Location
- 3100 S. Avenue A Yuma, Arizona 85364 United States 32°40′27″N 114°38′08″W﻿ / ﻿32.674247°N 114.635468°W

Information
- Type: Public high school
- Established: 1959 (67 years ago)
- School district: Yuma Union High School District
- CEEB code: 030568
- Principal: Joseph Daily
- Staff: 87.00 (FTE)
- Grades: 9–12
- Enrollment: 2,323 (2023-2024)
- Student to teacher ratio: 26.70
- Colors: Crimson and white
- Mascot: Kings
- Website: www.yumaunion.org/kofa

= Kofa High School =

Kofa High School is a high school in Yuma, Arizona. It is one of seven high schools part of the Yuma Union High School District.

It was the second high school to be established in the community.

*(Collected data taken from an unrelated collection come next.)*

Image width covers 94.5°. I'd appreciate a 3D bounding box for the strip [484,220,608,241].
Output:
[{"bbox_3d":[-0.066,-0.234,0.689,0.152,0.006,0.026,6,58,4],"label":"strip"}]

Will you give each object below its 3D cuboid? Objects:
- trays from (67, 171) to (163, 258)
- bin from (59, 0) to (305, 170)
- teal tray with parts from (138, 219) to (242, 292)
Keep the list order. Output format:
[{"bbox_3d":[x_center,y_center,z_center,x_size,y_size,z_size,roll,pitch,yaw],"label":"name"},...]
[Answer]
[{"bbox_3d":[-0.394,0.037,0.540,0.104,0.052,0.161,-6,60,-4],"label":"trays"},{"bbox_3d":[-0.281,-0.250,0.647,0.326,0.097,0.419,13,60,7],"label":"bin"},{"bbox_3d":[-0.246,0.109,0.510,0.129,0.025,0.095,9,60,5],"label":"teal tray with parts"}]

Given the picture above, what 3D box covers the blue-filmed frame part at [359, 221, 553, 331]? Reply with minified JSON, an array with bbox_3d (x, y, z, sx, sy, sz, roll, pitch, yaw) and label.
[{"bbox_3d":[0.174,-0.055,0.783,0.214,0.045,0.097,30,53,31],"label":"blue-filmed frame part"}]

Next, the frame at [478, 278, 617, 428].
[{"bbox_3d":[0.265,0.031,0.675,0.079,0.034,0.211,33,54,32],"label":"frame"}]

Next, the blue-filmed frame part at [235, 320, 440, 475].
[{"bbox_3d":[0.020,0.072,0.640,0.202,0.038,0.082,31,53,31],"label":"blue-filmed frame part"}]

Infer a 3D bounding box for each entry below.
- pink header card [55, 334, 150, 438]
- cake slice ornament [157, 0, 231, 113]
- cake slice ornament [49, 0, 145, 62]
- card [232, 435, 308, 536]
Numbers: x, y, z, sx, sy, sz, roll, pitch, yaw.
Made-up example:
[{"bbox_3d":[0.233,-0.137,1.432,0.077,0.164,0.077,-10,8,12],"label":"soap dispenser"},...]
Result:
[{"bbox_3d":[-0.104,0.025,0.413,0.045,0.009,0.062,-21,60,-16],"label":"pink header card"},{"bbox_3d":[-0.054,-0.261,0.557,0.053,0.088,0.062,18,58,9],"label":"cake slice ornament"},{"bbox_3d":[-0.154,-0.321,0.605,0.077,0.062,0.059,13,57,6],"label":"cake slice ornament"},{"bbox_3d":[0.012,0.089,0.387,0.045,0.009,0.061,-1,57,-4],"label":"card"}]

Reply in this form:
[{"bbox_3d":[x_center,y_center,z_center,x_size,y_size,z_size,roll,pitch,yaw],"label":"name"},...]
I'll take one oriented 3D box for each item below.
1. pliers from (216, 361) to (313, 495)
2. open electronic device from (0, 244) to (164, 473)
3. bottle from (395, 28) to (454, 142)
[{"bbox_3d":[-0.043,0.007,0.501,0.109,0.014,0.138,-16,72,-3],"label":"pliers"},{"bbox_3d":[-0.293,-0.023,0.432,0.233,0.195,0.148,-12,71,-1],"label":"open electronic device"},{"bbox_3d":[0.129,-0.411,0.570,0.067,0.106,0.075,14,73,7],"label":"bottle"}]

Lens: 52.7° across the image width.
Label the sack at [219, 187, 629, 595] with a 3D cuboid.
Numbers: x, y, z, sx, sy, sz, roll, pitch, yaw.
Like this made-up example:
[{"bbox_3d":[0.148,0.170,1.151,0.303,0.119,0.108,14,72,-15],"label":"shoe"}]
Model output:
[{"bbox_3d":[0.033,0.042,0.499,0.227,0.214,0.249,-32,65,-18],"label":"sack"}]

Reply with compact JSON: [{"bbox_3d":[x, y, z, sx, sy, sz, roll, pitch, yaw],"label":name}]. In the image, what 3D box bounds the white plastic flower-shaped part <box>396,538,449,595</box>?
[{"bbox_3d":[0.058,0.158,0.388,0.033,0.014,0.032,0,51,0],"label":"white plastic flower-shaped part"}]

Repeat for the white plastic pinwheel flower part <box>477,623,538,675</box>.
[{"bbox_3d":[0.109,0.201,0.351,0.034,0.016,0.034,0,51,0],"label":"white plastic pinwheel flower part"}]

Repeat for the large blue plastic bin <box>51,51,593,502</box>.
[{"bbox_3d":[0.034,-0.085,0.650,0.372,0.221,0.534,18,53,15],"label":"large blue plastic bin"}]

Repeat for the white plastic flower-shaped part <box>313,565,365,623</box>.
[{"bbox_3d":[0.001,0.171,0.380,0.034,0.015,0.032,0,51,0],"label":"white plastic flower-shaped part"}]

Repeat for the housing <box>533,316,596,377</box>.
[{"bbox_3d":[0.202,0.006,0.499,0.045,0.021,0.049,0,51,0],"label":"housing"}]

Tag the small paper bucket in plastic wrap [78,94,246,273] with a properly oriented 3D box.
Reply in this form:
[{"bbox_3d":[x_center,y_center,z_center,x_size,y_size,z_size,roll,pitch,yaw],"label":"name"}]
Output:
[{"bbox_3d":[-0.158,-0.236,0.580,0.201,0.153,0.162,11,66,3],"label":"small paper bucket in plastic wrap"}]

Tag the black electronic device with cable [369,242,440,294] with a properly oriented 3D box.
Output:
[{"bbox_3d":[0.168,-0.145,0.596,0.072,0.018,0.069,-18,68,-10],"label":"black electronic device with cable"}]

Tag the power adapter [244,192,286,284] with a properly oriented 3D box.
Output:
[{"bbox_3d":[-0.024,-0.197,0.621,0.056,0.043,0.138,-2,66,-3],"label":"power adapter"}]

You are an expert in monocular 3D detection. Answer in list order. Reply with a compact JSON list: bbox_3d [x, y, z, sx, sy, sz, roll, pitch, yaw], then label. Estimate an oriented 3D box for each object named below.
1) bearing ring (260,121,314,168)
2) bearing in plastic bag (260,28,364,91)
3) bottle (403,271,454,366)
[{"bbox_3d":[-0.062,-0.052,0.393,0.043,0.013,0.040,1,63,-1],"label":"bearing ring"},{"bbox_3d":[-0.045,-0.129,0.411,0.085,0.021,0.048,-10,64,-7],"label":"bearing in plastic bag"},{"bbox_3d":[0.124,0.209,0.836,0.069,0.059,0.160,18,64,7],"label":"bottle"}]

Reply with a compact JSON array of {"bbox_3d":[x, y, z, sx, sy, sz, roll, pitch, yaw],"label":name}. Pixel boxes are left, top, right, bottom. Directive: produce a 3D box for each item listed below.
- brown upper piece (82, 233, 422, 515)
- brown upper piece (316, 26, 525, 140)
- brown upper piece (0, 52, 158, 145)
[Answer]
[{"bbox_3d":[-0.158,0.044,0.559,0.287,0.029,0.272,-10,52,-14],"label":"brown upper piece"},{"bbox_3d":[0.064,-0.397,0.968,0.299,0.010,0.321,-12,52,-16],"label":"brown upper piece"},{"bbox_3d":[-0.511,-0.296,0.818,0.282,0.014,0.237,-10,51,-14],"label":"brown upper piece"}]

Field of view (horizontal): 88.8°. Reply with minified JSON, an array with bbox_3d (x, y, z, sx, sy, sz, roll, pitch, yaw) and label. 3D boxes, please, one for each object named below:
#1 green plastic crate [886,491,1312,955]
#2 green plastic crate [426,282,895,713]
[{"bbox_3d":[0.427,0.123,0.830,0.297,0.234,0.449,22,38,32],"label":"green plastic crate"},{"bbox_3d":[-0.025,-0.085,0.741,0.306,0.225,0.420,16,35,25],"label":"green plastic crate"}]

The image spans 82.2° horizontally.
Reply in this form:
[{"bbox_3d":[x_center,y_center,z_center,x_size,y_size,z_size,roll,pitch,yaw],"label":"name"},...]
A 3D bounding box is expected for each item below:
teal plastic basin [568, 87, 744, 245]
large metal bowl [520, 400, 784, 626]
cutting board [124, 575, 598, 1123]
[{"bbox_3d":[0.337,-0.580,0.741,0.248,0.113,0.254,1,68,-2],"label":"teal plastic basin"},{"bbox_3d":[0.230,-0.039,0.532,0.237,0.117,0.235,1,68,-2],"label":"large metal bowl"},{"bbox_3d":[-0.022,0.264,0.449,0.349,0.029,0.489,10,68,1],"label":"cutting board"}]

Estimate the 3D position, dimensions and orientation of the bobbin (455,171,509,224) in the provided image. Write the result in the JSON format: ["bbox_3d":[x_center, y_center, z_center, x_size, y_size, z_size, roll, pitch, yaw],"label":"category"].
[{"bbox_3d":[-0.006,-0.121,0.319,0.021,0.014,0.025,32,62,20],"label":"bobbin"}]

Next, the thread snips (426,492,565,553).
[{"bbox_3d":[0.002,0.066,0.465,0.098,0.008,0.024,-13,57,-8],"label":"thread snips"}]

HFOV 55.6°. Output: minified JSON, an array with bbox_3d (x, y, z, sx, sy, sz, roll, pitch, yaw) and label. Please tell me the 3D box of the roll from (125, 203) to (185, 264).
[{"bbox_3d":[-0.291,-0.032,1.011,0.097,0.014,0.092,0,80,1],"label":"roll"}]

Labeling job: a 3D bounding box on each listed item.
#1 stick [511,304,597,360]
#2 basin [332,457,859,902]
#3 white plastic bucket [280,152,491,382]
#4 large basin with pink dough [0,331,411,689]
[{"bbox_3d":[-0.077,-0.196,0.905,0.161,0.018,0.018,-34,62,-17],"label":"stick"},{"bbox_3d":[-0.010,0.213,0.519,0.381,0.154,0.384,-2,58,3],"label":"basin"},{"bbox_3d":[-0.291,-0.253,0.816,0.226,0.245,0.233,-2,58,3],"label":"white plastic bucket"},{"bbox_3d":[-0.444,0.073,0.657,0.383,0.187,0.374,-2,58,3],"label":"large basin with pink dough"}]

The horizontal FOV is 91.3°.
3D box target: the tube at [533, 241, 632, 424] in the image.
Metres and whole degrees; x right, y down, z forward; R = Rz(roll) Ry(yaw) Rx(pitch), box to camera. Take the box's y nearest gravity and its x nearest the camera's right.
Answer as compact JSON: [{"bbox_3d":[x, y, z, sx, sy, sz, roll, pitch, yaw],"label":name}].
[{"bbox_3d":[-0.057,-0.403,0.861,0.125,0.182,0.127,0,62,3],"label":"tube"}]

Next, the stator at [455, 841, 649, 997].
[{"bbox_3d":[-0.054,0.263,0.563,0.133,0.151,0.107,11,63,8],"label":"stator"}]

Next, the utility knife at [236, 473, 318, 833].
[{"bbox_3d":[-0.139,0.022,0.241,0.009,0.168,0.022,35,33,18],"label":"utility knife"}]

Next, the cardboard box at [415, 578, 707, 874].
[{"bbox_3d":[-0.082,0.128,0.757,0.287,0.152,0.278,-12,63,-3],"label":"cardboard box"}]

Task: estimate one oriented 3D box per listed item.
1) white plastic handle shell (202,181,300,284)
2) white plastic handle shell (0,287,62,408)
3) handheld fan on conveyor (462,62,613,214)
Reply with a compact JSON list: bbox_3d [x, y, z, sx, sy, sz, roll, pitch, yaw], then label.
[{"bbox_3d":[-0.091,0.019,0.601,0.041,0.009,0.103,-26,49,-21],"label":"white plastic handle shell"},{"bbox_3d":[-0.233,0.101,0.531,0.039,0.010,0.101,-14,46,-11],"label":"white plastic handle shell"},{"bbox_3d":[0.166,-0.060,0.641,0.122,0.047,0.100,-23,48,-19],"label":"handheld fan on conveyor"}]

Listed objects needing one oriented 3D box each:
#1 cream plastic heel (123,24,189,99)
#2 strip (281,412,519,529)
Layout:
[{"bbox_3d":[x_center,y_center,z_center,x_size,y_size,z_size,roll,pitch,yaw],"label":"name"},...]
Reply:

The school shares its name with the Kofa Mountains, which were named for the King of Arizona gold mine, discovered in King Valley in 1896 and active from 1897 to 1910. The mine used to stamp its property "K of A", and is commonly known as the Kofa Mine. The school draws its mascot, the King, from the mine as well.

Designed in 1959 by the Phoenix architecture firm of Edward L. Varney Associates. It was built by D. O. Norton and Son Construction Co. also of Phoenix. Major renovations were completed on the ageing campus in 2019 designed by DLR Group Architects. As of 2023, Kofa High School is ranked No. 4 in Yuma County.

Liberty Military Housing of Marine Corps Air Station Yuma is assigned to this high school.

==Notable alumni, attendants, and faculty==

- Cain Velasquez, two-time Arizona State Wrestling Champion; professional mixed martial artist; former UFC Heavyweight champion
- Roger L. Worsley, later a college president and administrator in Texas and Arkansas, taught at Kofa 1959–1962
- Regina Romero, Mayor of Tucson, AZ, 2019–present.